Vt Tamen, quoniam Numa in pace religiones instituisset, a se bellicae caerimoniae proderentur, nec gererentur solum sed etiam indicerentur bella aliquo ritu, ius ab antiqua gente Aequiculis quod nunc fetiales habent descriptis, quò res repetuntur.

Lo storico romano ci racconta che, morto Tullo Ostilio, il potere era passato ai senatori che avevano nominato un interrè.

Quest’ultimo aveva convocato i comizi all’interno dei quali il popolo si era espresso eleggendo come monarca Anco Marzio, poi approvato dagli stessi senatori.
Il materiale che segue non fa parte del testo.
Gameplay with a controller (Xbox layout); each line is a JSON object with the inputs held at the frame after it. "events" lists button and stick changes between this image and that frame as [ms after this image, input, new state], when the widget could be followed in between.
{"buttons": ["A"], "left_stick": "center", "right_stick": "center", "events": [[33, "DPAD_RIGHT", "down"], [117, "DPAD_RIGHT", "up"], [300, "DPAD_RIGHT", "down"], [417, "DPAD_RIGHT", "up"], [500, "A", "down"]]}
Egli, convinto che nel regno precedente, ottimo sotto molti altri aspetti, fossero però stati trascurati i riti religiosi e consapevole che fosse suo preciso dovere celebrare i sacrifici pubblici così come erano stati istituiti da Numa Pompilio, ordinò al Pontefice di ricavarli dai commentari del Re e di esporli al pubblico.

Livio spiega chiaramente che, attraverso il ritorno a queste usanze, veniva a instillarsi, nei cittadini desiderosi di pace e nei popoli confinanti, l’aspettativa che il Re sarebbe tornato a quelle antiche tradizioni che erano state praticate dal suo avo.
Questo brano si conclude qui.